Task item: Count the lines in the data below that include the word "Artikelnummer", then state the total and nothing besides.

Input:
========
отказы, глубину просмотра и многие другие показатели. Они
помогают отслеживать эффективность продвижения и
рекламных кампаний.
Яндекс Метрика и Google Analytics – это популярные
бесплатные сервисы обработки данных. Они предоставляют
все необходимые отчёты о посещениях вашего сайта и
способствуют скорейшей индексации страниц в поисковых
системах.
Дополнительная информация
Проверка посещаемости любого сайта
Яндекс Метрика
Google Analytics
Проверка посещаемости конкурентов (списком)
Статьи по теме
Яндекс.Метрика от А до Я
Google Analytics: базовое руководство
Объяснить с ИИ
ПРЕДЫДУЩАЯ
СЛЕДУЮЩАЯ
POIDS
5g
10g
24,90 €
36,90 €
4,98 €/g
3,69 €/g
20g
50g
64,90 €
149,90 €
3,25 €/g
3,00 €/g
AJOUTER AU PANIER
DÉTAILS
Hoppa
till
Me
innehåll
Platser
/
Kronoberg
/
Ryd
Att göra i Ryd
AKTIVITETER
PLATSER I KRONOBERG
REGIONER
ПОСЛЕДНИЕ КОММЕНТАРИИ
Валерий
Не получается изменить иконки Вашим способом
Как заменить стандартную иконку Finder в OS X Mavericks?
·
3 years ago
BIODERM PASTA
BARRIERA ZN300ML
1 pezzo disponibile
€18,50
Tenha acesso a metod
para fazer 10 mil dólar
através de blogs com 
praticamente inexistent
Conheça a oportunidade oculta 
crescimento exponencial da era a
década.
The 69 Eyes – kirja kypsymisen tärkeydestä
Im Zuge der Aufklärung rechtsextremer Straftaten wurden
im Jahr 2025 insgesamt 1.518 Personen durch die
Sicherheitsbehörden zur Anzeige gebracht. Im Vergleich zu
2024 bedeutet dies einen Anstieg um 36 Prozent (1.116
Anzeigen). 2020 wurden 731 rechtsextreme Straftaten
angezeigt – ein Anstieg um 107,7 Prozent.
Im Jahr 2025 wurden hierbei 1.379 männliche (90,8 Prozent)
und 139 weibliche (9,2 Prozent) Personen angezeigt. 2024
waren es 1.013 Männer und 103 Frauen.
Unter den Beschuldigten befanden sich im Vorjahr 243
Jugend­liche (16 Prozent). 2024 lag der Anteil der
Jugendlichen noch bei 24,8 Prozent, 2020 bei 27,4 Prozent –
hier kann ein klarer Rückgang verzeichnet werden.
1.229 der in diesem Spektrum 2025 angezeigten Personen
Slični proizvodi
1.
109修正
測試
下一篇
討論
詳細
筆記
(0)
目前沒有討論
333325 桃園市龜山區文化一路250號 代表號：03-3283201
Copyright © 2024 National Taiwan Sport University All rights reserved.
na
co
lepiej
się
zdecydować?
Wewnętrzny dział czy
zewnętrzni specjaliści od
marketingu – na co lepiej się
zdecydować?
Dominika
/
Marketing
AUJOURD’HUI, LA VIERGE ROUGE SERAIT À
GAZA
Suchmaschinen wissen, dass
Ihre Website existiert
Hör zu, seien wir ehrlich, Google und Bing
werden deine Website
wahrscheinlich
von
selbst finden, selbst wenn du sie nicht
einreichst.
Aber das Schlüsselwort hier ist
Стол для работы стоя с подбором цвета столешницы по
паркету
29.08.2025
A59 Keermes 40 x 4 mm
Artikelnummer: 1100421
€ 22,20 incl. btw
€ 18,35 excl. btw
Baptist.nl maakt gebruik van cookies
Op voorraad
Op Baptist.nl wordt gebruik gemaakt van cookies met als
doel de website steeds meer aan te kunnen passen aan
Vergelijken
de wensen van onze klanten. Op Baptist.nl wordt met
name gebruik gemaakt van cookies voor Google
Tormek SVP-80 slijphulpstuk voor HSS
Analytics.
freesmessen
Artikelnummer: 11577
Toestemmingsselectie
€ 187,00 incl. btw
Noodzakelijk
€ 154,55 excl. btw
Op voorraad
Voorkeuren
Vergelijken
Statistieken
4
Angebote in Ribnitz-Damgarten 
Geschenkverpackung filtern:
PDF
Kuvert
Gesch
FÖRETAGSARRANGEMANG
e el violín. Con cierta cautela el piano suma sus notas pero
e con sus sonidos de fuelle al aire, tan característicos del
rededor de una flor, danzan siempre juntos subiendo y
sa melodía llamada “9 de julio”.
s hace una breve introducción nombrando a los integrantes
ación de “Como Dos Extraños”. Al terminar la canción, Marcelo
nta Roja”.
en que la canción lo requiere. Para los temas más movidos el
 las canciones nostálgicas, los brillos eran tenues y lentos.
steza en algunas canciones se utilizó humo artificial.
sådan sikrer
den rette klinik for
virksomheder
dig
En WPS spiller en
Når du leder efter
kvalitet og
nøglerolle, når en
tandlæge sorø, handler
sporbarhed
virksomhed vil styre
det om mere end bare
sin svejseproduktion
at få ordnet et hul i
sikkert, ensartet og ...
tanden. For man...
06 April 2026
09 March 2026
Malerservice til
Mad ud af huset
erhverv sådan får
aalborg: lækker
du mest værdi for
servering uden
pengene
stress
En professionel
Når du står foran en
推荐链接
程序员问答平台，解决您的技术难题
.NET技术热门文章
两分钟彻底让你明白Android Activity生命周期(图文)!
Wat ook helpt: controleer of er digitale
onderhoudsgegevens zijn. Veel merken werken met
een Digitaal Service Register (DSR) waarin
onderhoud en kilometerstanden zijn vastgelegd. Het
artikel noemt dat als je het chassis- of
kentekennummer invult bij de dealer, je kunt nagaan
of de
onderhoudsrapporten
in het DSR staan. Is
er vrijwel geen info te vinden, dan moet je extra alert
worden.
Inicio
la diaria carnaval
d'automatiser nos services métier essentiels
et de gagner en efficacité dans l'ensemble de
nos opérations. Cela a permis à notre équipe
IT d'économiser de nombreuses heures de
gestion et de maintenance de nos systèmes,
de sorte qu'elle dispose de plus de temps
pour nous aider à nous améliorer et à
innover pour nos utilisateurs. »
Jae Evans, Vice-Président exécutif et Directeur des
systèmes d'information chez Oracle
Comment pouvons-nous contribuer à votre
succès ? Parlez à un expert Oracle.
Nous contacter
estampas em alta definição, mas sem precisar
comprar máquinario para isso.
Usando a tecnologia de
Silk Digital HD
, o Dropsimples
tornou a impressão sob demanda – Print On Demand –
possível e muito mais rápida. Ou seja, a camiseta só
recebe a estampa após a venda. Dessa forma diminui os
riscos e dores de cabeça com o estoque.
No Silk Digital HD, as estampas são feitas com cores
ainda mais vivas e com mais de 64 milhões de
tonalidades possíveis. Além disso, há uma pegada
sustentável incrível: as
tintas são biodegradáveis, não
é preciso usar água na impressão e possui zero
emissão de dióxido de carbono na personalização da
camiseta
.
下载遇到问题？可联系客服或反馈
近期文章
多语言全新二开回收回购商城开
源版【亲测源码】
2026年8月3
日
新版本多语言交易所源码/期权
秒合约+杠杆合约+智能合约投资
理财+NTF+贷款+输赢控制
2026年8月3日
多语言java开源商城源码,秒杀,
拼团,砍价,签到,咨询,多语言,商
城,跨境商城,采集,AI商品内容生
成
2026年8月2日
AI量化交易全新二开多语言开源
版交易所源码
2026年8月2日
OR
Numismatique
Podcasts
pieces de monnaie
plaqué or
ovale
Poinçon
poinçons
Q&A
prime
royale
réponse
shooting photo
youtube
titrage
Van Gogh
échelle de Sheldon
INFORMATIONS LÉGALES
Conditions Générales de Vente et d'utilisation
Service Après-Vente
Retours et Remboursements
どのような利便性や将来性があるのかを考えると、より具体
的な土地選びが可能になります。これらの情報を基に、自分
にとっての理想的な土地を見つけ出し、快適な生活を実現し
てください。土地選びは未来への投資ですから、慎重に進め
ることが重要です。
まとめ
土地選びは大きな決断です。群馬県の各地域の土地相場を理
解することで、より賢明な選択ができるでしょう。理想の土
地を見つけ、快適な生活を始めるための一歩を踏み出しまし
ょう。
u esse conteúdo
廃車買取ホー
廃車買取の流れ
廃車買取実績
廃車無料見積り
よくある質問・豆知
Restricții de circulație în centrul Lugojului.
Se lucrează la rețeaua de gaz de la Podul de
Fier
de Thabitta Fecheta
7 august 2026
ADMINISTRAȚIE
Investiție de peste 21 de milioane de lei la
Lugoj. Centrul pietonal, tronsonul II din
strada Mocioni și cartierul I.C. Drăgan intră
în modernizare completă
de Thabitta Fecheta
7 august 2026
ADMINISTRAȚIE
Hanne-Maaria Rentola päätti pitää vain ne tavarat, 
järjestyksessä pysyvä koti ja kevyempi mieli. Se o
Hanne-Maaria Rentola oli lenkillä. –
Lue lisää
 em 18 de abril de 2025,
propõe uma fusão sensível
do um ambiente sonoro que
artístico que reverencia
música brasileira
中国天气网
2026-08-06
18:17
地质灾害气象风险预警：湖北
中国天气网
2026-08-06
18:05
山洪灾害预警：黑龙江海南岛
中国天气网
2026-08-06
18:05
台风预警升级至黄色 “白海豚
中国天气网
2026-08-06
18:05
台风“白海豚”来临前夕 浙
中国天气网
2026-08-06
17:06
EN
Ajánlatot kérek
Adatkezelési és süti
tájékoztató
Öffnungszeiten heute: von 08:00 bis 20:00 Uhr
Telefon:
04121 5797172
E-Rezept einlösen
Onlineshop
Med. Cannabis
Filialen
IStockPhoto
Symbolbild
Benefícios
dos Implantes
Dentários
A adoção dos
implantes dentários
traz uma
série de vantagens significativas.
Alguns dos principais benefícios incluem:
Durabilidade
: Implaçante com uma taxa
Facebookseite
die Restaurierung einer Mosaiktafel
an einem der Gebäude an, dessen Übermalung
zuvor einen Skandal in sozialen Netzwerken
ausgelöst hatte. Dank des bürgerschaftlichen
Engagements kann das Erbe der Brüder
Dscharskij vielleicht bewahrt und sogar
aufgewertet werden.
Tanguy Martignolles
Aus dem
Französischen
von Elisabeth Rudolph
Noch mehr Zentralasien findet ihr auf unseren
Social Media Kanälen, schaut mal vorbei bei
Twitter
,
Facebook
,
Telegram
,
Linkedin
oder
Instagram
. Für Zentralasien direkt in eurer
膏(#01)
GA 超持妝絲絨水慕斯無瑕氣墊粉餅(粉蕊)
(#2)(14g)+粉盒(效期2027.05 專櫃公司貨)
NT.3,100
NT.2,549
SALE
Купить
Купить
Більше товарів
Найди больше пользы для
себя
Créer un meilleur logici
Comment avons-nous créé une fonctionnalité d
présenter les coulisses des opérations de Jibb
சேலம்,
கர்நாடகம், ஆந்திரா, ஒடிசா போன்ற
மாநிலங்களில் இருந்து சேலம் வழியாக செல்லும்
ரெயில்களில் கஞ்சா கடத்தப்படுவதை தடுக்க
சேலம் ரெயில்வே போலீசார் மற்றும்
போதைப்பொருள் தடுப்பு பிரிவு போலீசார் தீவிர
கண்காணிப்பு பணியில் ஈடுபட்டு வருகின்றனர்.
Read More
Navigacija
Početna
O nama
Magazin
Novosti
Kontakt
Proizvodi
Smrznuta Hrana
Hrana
========
Answer box: 2